Тетенька при этом пожала плечиками — не понимаю, дескать, — и протянула ручку к лежавшим перед нею каким-то деньгам и бумагам. Она молча сосчитала деньги, развернула по очереди одну за другой бумаги, подержала их и опять все сложила в кучу.
— Верно? — проговорила Анпа Ивановна.
— Кажется, — отвечала ей тетенька.
— Пойдете посмотреть-то их? — спросила Мутовкина.
— Да, пойду, — отвечала тетенька, взяла со стола бумаги, сдачу и поднялась, намереваясь уйти.
Во мне дыхание сжалось, сердце часто-часто билось.
«А ну как она не возьмет меня с собою, не позволит?»
— Тетя, ты куда? — спросил я.
— Так, недалеко. До каретного сарая... Они там, ты говоришь? — обратилась она к Мутовкиной.
— Там, благодетельница, там...
— Тетя, голубчик, ну возьми меня с собою, — жалобно-ласково сказал я, как я никогда не говорил ей. — Ну, пожалуйста...
Она совсем рыбьим взглядом посмотрела на меня и по-рыбьему же, если бы рыба улыбалась, улыбнулась.
— Ну, пожалуйста... — снова начал было я и вдруг вздрогнул под этим ее взглядом.
— Ты что? Что с тобою?.. — остановилась она.
«Ну, все пропало, теперь не возьмет меня», — мелькнуло у меня на мгновение в голове.
Но она, должно быть, иначе объяснила это себе, то есть тем, что это у меня случилось оттого, что я так прошу ее, а она не соглашается...
— Ну, иди... — проговорила она.
Я взглянул в сад. Гувернантка и Соня были далеко. Бежать за ними было уж некогда, да Анна Карловна, узнав, куда мы идем, пожалуй, восстала бы против этого, не пустила бы меня... Помню, у меня шевельнулось какое-то угрызение совести против сестры — как же это так: я пойду, все увижу, а она нет, и я точно это тайком от нее делаю... Но я до такой степени был нервно возбужден, так боялся, что мне не удастся увидать скованных людей и этих купленных и привезенных «разных» детей, что эта мысль — угрызение совести — только мелькнула у меня на мгновенье в голове и сейчас же прошла — в виду грозившей опасности ничего не увидать...
XI
Тетенька накинула на голову розовый шелковый платочек, распустила зонтик от солнца — день был солнечный, жаркий, — и мы втроем, то есть еще Мутовкина и я, вышли на крыльцо.
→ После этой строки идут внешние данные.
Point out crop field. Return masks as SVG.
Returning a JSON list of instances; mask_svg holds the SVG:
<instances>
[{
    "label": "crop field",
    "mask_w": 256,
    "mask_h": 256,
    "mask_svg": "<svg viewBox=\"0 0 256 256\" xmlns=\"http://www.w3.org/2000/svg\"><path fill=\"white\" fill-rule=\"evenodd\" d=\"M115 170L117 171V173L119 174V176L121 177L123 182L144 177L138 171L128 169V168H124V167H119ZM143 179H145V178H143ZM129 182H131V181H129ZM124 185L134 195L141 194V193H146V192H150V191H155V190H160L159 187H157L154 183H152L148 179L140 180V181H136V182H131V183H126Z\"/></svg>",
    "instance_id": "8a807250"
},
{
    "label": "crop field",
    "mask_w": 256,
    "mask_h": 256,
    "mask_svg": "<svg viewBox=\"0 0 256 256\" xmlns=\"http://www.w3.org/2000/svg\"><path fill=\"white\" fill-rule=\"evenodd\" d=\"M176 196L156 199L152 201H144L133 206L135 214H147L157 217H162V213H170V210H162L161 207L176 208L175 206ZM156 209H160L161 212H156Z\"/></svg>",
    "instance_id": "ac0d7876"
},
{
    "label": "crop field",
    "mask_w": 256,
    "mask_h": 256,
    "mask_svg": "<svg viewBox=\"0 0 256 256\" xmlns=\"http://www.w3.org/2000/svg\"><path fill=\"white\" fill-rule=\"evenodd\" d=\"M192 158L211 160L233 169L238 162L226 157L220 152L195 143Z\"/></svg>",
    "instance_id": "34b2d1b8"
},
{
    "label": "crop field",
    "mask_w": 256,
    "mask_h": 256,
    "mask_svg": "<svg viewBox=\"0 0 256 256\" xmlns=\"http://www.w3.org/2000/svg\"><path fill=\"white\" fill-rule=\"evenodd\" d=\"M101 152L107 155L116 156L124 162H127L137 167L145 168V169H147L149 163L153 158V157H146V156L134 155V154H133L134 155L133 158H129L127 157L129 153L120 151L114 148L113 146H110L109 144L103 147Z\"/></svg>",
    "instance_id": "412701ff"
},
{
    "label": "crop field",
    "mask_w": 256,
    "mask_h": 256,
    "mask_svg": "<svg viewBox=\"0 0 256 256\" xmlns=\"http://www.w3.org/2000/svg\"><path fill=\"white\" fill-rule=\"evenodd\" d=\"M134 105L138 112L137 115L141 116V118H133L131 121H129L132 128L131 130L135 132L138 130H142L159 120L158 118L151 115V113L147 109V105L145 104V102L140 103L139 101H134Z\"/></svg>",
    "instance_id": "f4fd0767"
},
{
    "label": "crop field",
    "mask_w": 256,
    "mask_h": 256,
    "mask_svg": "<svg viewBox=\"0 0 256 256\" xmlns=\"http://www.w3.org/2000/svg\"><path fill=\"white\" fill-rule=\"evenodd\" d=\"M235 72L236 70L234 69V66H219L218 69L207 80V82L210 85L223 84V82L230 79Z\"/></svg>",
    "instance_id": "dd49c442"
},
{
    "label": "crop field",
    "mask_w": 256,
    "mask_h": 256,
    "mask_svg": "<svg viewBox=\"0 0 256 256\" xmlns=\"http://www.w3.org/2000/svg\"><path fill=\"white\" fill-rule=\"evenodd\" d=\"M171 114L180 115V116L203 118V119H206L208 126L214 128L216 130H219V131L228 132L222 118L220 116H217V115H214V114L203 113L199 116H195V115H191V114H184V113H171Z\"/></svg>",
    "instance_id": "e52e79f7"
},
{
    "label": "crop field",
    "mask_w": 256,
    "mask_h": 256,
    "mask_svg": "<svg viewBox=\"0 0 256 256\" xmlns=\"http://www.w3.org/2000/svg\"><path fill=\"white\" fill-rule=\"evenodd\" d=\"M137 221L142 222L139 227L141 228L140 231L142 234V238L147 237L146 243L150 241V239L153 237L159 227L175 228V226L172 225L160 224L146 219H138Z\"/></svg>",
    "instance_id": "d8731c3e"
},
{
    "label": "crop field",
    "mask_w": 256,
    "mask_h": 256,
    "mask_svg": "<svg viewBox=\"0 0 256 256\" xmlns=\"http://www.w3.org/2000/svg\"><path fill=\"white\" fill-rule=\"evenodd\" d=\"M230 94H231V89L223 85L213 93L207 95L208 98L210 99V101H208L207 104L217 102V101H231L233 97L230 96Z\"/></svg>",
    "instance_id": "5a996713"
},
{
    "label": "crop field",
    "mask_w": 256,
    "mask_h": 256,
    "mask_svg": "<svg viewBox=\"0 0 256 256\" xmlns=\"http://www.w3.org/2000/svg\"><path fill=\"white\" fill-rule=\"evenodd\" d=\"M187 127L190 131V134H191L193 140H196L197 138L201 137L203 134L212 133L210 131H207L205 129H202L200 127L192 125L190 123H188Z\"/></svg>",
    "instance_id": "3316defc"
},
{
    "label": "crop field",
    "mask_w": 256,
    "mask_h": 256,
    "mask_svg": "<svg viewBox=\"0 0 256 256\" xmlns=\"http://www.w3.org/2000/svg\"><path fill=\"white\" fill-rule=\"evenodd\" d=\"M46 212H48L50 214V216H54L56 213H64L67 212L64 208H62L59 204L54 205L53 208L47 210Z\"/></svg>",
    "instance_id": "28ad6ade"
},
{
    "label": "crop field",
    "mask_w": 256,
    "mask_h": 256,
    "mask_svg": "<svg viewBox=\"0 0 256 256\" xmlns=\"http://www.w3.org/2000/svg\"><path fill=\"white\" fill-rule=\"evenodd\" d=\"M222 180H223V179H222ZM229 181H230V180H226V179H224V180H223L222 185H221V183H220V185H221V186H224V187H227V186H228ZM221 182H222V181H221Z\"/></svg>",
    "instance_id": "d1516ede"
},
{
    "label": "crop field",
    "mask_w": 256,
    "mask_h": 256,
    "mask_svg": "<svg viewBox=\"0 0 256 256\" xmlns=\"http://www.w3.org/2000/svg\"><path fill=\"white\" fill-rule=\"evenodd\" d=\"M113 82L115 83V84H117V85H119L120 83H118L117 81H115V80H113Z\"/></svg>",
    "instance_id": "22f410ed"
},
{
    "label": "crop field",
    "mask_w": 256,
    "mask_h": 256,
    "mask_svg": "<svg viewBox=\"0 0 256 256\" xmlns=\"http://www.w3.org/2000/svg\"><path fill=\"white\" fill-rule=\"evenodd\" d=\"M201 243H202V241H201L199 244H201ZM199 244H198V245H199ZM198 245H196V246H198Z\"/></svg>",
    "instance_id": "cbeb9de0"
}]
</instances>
До каретного сарая от дома было шагов двести, если не больше: конюшня, при которой был этот сарай, стояла у самого выезда со двора. Мы шли туда прямиком, по мелкой зеленой траве, которая обыкновенно растет на чисто и опрятно содержимом пространстве в усадьбе перед домом. Из флигелей, из изб, в которых жили кучера и прочие дворовые, на нас выглядывали лица, догадавшись, вероятно, куда мы идем. И мне — живо я это помню — неловко как-то было идти, точно я будто тоже с ними в этом участвую, то есть вот с тетенькой и Мутовкиной...
Каретный сарай был затворен, не заперт, а затворен только. Возле него стояли четыре телеги, и выпряженные из них лошади ели овес или сено, положенное или насыпанное в эти телеги. У одной из телег стоял мужик — не наш, чужой, очевидно один из подводчиков, привезших «кладь». Когда мы стали подходить к каретному сараю, он приотворил немного одну дверь его и вошел туда. Сейчас же вслед за тем оттуда вышел тетенькин староста, который, оказалось, уж был там.
«Что он там с «ними» делал? Может, он там мучил их?» — мелькнуло у меня в голове, и я опять вздрогнул. Мне было жутко...
— Что это с тобою? — спросила, заметив это, тетенька.
Но я уж ничего не мог ответить ей. Нижняя губа у меня дрожала, горло сдавливало, и холодно всему было.
— Что с тобою? — повторила тетенька. — Посмотри-ка на меня?
Я взглянул на нее, стараясь улыбнуться, и насилу-насилу мог выговорить:
— Ничего...
Мы подошли к сараю.
Староста стоял с непокрытой головой. Он отвечал тетеньке поклоном, на который она кивнула ему.
— Ну что? Все они тут? — сказала тетенька.